Mr Marshall said the $59,000 delivered under Arts NSW Regional Capital Funding program would allow for the building of disabled facilities as well as update and renovate the antiquated and old bathrooms at the gallery.
“The gallery operates six days a week and they have a wide and varied program of workshops and activities that are engaging more and more people across the community so this funding really meets a need,” Mr Marshall said.
Mr Marshall met with curator Hannah Williamson during his visit who told him the gallery’s program was continually diversifying to new audiences and visitors.
“They are engaging with a lot more people in the community, many of them with disabilities and with a new appreciation for varied cultural activities,” he said.

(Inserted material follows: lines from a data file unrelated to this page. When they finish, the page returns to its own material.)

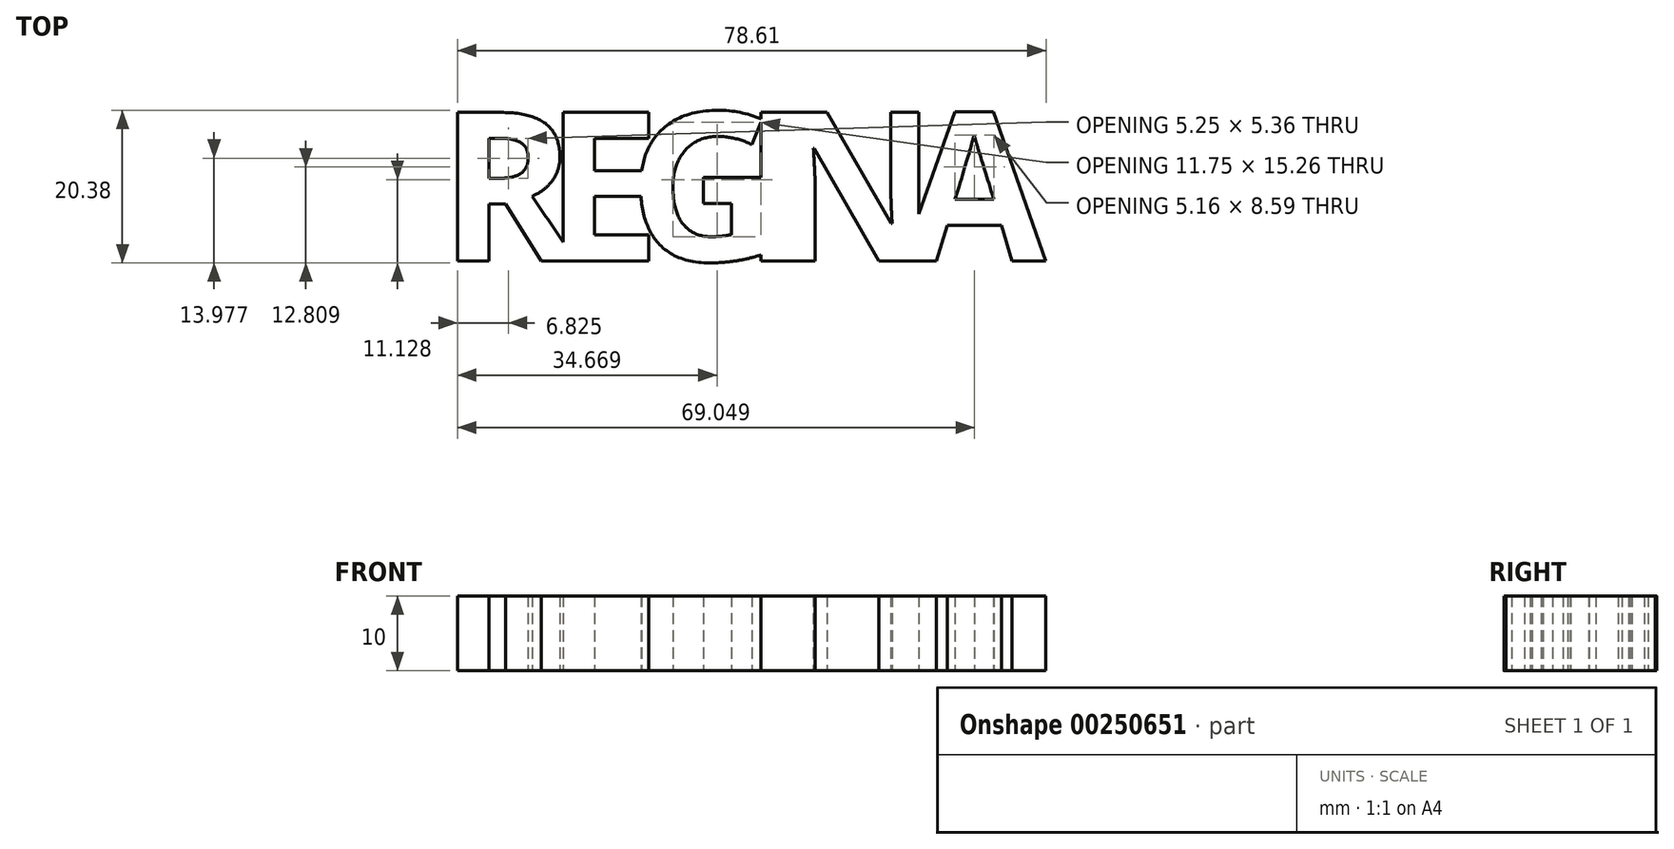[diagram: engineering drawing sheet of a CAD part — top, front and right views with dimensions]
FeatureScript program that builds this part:
annotation { "Feature Type Name" : "Feature", "Feature Type Description" : "" }
export const myFeature = defineFeature(function(context is Context, id is Id, definition is map)
    precondition{}
    {
        {
            var Q0;
            Q0=qCreatedBy(makeId("Top.planeOp"),FACE);
            var sketch = newSketch(context, id + "F0", { "sketchPlane" : qUnion([Q0])});
            skText(sketch, "E0", { "text": "R", "fontName": "OpenSans-Bold.ttf"});
            skText(sketch, "E1", { "text": "E", "fontName": "OpenSans-Bold.ttf"});
            skText(sketch, "E2", { "text": "G", "fontName": "OpenSans-Bold.ttf"});
            skText(sketch, "E3", { "text": "I", "fontName": "OpenSans-Bold.ttf"});
            skText(sketch, "E4", { "text": "N", "fontName": "OpenSans-Bold.ttf"});
            skText(sketch, "E5", { "text": "A", "fontName": "OpenSans-Bold.ttf"});
            const initialGuessF0  = {"E0": [-0.04957, 0, 1, 0, 0.02], "E1": [-0.03543, 0, 1, 0, 0.02], "E2": [-0.02422, 0, 1, 0, 0.02], "E3": [-0.00902, 0, 1, 0, 0.02], "E4": [-0.00552, 0, 1, 0, 0.02], "E5": [0.01237, 0, 1, 0, 0.02]};
            skSetInitialGuess(sketch, initialGuessF0);
            skSolve(sketch);
        }
        {
            var Q0;
            Q0 = qSketchRegion(id + "F0", true);
            extrude(context, id + "F1", {"entities" : qUnion([Q0]), "depth" : 10 * mm});
        }
    });
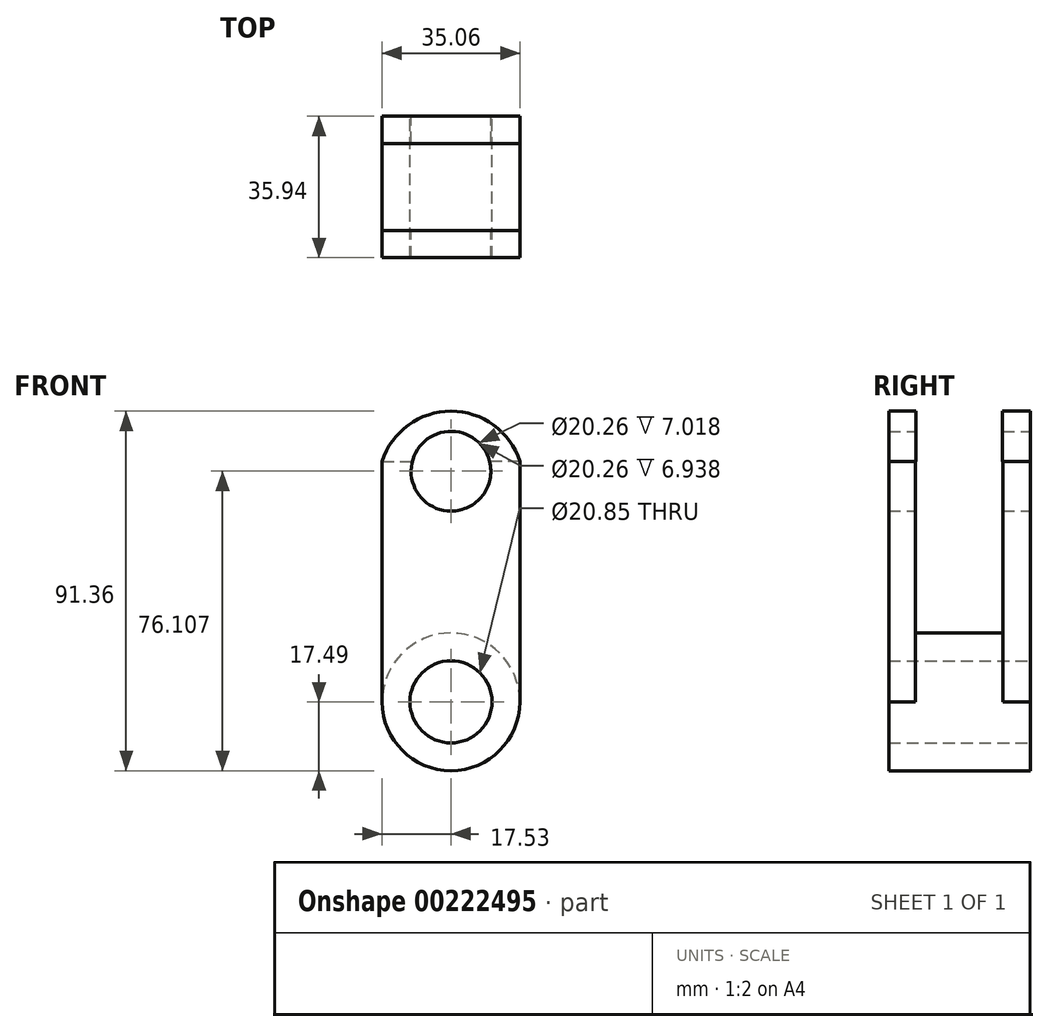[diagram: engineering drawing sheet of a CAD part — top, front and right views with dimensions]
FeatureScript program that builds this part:
annotation { "Feature Type Name" : "Feature", "Feature Type Description" : "" }
export const myFeature = defineFeature(function(context is Context, id is Id, definition is map)
    precondition{}
    {
        {
            var Q0;
            Q0=qCreatedBy(makeId("Front.planeOp"),FACE);
            var sketch = newSketch(context, id + "F0", { "sketchPlane" : qUnion([Q0])});
            skCircle(sketch, "E0", {"center": v(0, 0) * mm, "radius": 17.5 * mm});
            skSolve(sketch);
        }
        {
            var Q0;
            Q0=qCreatedBy(makeId("Right.planeOp"),FACE);
            var sketch = newSketch(context, id + "F1", { "sketchPlane" : qUnion([Q0])});
            skLineSegment(sketch, "E1.bottom", {"start": v(0, 0) * mm, "end": v(6.85, 0) * mm});
            skLineSegment(sketch, "E1.top", {"start": v(0, 61.13) * mm, "end": v(6.85, 61.13) * mm});
            skLineSegment(sketch, "E1.left", {"start": v(0, 0) * mm, "end": v(0, 61.13) * mm});
            skLineSegment(sketch, "E1.right", {"start": v(6.85, 0) * mm, "end": v(6.85, 61.13) * mm});
            skLineSegment(sketch, "E2.bottom", {"start": v(29, 0) * mm, "end": v(35.94, 0) * mm});
            skLineSegment(sketch, "E2.top", {"start": v(29, 61.13) * mm, "end": v(35.94, 61.13) * mm});
            skLineSegment(sketch, "E2.left", {"start": v(29, 0) * mm, "end": v(29, 61.13) * mm});
            skLineSegment(sketch, "E2.right", {"start": v(35.94, 0) * mm, "end": v(35.94, 61.13) * mm});
            skSolve(sketch);
        }
        {
            var Q0;
            Q0=makeQuery(id+"F0.imprint","IMPRINT",FACE,{"disambiguationData":[TD([[makeQuery(id+"F0.imprint","IMPRINT",EDGE,{"derivedFrom":sQuery(id+"F0.wireOp",EDGE,"E0")}),1.0]])]});
            extrude(context, id + "F2", {"entities" : qUnion([Q0]), "oppositeDirection" : true, "depth" : 35.94 * mm});
        }
        {
            var Q0;
            Q0=makeQuery(id+"F1.imprint","IMPRINT",FACE,{"disambiguationData":[TD([[makeQuery(id+"F1.imprint","IMPRINT",EDGE,{"derivedFrom":sQuery(id+"F1.wireOp",EDGE,"E2.bottom")}),1.0]])]});
            extrude(context, id + "F3", {"entities" : qUnion([Q0]), "operationType" : NewBodyOperationType.ADD, "depth" : 17.53 * mm, "hasSecondDirection" : true, "secondDirectionOppositeDirection" : true, "secondDirectionDepth" : 17.53 * mm});
        }
        {
            var Q0;
            Q0 = qSketchRegion(id + "F1", true);
            extrude(context, id + "F4", {"entities" : qUnion([Q0]), "operationType" : NewBodyOperationType.ADD, "depth" : 17.53 * mm, "hasSecondDirection" : true, "secondDirectionOppositeDirection" : true, "secondDirectionDepth" : 17.53 * mm});
        }
        {
            var Q0;
            Q0=makeQuery(id+"F4.boolean.opBoolean","MERGE",FACE,{"derivedFrom":[makeQuery(id+"F2.opExtrude","CAP_FACE",FACE,{"disambiguationData":[OSD([sQuery(id+"F0.wireOp",EDGE,"E0")])],"isStart":true}),makeQuery(id+"F4.opExtrude","SWEPT_FACE",FACE,{"disambiguationData":[OSD([sQuery(id+"F1.wireOp",EDGE,"E1.left")])]})]});
            var sketch = newSketch(context, id + "F5", { "sketchPlane" : qUnion([Q0])});
            skArc(sketch, "E3", {"start": v(17.53, 61.13) * mm, "mid": v(0, 73.87) * mm, "end": v(-17.53, 61.13) * mm});
            skSolve(sketch);
        }
        {
            var Q0;
            Q0 = qSketchRegion(id + "F5", true);
            var Q1;
            Q1=makeQuery(id+"F5.imprint","IMPRINT",FACE,{"disambiguationData":[TD([[makeQuery(id+"F5.imprint","IMPRINT",EDGE,{"derivedFrom":sQuery(id+"F5.wireOp",EDGE,"E3")}),1.0]])]});
            extrude(context, id + "F6", {"entities" : qUnion([Q0, Q1]), "operationType" : NewBodyOperationType.ADD, "oppositeDirection" : true, "depth" : 35.94 * mm});
        }
        {
            var Q0;
            Q0=qCreatedBy(makeId("Right.planeOp"),FACE);
            var sketch = newSketch(context, id + "F7", { "sketchPlane" : qUnion([Q0])});
            skLineSegment(sketch, "E4", {"start": v(6.94, 60.95) * mm, "end": v(6.94, 74.7) * mm});
            skLineSegment(sketch, "E5", {"start": v(28.92, 60.87) * mm, "end": v(28.92, 74.24) * mm});
            skLineSegment(sketch, "E6", {"start": v(28.92, 74.24) * mm, "end": v(6.94, 74.7) * mm});
            skLineSegment(sketch, "E7", {"start": v(6.94, 60.95) * mm, "end": v(28.92, 60.87) * mm});
            skSolve(sketch);
        }
        {
            var Q0;
            Q0=makeQuery(id+"F7.imprint","IMPRINT",FACE,{"disambiguationData":[TD([[makeQuery(id+"F7.imprint","IMPRINT",EDGE,{"derivedFrom":sQuery(id+"F7.wireOp",EDGE,"E4")}),-1.0]])]});
            extrude(context, id + "F8", {"entities" : qUnion([Q0]), "operationType" : NewBodyOperationType.REMOVE, "depth" : 25.4 * mm, "hasSecondDirection" : true, "secondDirectionOppositeDirection" : true, "secondDirectionDepth" : 25.4 * mm});
        }
        {
            var Q0;
            {var subQ0=sQuery(id+"F1.wireOp",EDGE,"E1.left");Q0=makeQuery(id+"F6.boolean.opBoolean","MERGE",FACE,{"derivedFrom":[makeQuery(id+"F4.boolean.opBoolean","MERGE",FACE,{"derivedFrom":[makeQuery(id+"F2.opExtrude","CAP_FACE",FACE,{"disambiguationData":[OSD([sQuery(id+"F0.wireOp",EDGE,"E0")])],"isStart":true}),makeQuery(id+"F4.opExtrude","SWEPT_FACE",FACE,{"disambiguationData":[OSD([subQ0])]})]}),makeQuery(id+"F6.opExtrude","CAP_FACE",FACE,{"disambiguationData":[OSD([sQuery(id+"F1.wireOp",EDGE,"E1.top"),subQ0,sQuery(id+"F5.wireOp",EDGE,"E3")])],"isStart":true})]});}
            var sketch = newSketch(context, id + "F9", { "sketchPlane" : qUnion([Q0])});
            skCircle(sketch, "E8", {"center": v(0, 58.62) * mm, "radius": 10.13 * mm});
            skCircle(sketch, "E9", {"center": v(0, 0) * mm, "radius": 10.43 * mm});
            skSolve(sketch);
        }
        {
            var Q0;
            Q0=makeQuery(id+"F9.imprint","IMPRINT",FACE,{"disambiguationData":[TD([[makeQuery(id+"F9.imprint","IMPRINT",EDGE,{"derivedFrom":sQuery(id+"F9.wireOp",EDGE,"E8")}),1.0]])]});
            var Q1;
            Q1=makeQuery(id+"F9.imprint","IMPRINT",FACE,{"disambiguationData":[TD([[makeQuery(id+"F9.imprint","IMPRINT",EDGE,{"derivedFrom":sQuery(id+"F9.wireOp",EDGE,"E9")}),1.0]])]});
            extrude(context, id + "F10", {"entities" : qUnion([Q0, Q1]), "operationType" : NewBodyOperationType.REMOVE, "depth" : 38.1 * mm, "hasSecondDirection" : true, "secondDirectionOppositeDirection" : true, "secondDirectionDepth" : 38.1 * mm});
        }
    });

“The Moree Plains Art Gallery is moving forward with cultural events and it’s more than just a gallery now; it is a true cultural centre offering workshops for adults and children that function as art therapy.
“The gallery has up to 50 clients a week who will get new toilet facilities specific for people with disabilities and that will give them new bathroom areas that help them maintain their dignity.”
“Right here, where it is needed, this regional capital funding is supporting important small-scale infrastructure projects that maintain our resources and facilities and build community participation in our arts and cultural activities.”
Ms Williamson said the grant was exciting and she hoped construction and renovation work would begin early in the New Year.
The latest grant comes as the gallery management committee, Moree Cultural Art Foundation, holds great hopes for additional funding of some $24,000 to help it insulate a roof over the outside workshop area.
Mr Marshall added his weight to the application under the Community Building Partnership program and hopes there will be good news to make their Christmas even more joyful within the next couple of weeks.
“The foundation has applied for the grant to put an insulated steel roof over the gallery verandah and that would allow them to almost double the undercover area for community use and allow them to deliver more vibrant programs,” Mr Marshall said.
“The outdoor workshop is used over 15 times a week for separate groups, many of them tactile workshops where kids can get arty and messy with their creations with their painting and drawing projects.
“But because it’s not covered or protected from the sun or the rain it’s restricted by weather conditions.
“The covered area would let the gallery achieve even greater aims and successes, so I’m hoping the grant application gets up in this round and I’ve certainly been a huge supporter of it.”